2) The spyderco Pro files are very fine slow-cutting grit, producing a final finish quality similar to CrO-stropping. Without compound bevels, they will tend to produce a polished wire-edge.

I appreciate that you are not a fan of compound-angle edges, but a 5 degree-per-side microbevel is usually a reliable method to remove a wire edge. A lot of folks, who have no specific intent to produce a micro-beveled edge, wind up with a micro-bevels after burr/wire-edge removal.

Most of my folders are compound edges with 10 degree main bevels and 15 degree microbevels. For touch-ups on the micro-bevels, I often use the white side of the Spyderco DoubleStuff stone - producing a finely polished edge biased toward push-cutting, with final edge finish quality similar to yours.

Suggested progression:
- Coarse-grit stone or sandpaper for main bevel profiling.
- Intermediate-grit stone for removal of grind-marks/scratches.
- Just a few passes at +3 to +5 degree per side with intermediate stone to cut all wire-edge.
- Use your Spyderco white files to finish the micro-bevels you've created.

One of the nice benfits of micro-beveled edges are ease-of-touchup, since you're grinding much smaller bevels than a single-beveled edge.

Hope this helps!
 
I appreciate that you are not a fan of compound-angle edges, but a 5 degree-per-side microbevel is usually a reliable method to remove a wire edge.

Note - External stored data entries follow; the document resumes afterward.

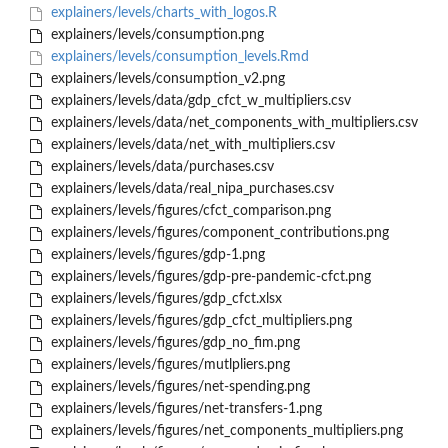
explainers/levels/charts_with_logos.R
explainers/levels/consumption.png
explainers/levels/consumption_levels.Rmd
explainers/levels/consumption_v2.png
explainers/levels/data/gdp_cfct_w_multipliers.csv
explainers/levels/data/net_components_with_multipliers.csv
explainers/levels/data/net_with_multipliers.csv
explainers/levels/data/purchases.csv
explainers/levels/data/real_nipa_purchases.csv
explainers/levels/figures/cfct_comparison.png
explainers/levels/figures/component_contributions.png
explainers/levels/figures/gdp-1.png
explainers/levels/figures/gdp-pre-pandemic-cfct.png
explainers/levels/figures/gdp_cfct.xlsx
explainers/levels/figures/gdp_cfct_multipliers.png
explainers/levels/figures/gdp_no_fim.png
explainers/levels/figures/mutlpliers.png
explainers/levels/figures/net-spending.png
explainers/levels/figures/net-transfers-1.png
explainers/levels/figures/net_components_multipliers.png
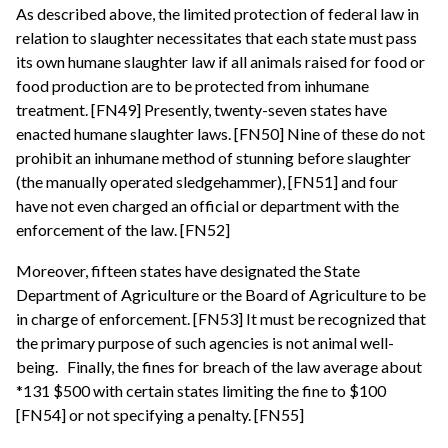
As described above, the limited protection of federal law in
relation to slaughter necessitates that each state must pass
its own humane slaughter law if all animals raised for food or
food production are to be protected from inhumane
treatment. [FN49] Presently, twenty-seven states have
enacted humane slaughter laws. [FN50] Nine of these do not
prohibit an inhumane method of stunning before slaughter
(the manually operated sledgehammer), [FN51] and four
have not even charged an official or department with the
enforcement of the law. [FN52]
Moreover, fifteen states have designated the State
Department of Agriculture or the Board of Agriculture to be
in charge of enforcement. [FN53] It must be recognized that
the primary purpose of such agencies is not animal well-
being.
Finally, the fines for breach of the law average about
*131 $500 with certain states limiting the fine to $100
[FN54] or not specifying a penalty. [FN55]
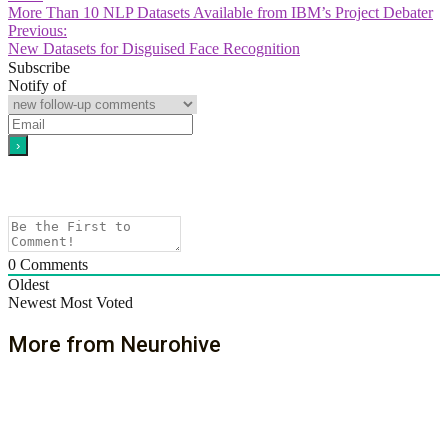
More Than 10 NLP Datasets Available from IBM’s Project Debater
Previous:
New Datasets for Disguised Face Recognition
Subscribe
Notify of
0
Comments
Oldest
Newest
Most Voted
More from Neurohive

If this really bothers you then you can use Clark's method and then go back and reset the origional edge.

-Cliff
 
wire edge is a new term for me and i guess its the same as a burr. I just tried a micro-bevel and it seemed to do the trick but its still not as sharp as my emerson's.
 
The steel is new to you (compared to Ernie's 154CM) as is the particular recurve (though it does seem similar to a 'Commander'), so it could well be a learning curve issue. Persistance and your Pro-Files should get it singing like a canary in no time. A hair-popping canary that glides through cardboard and leather.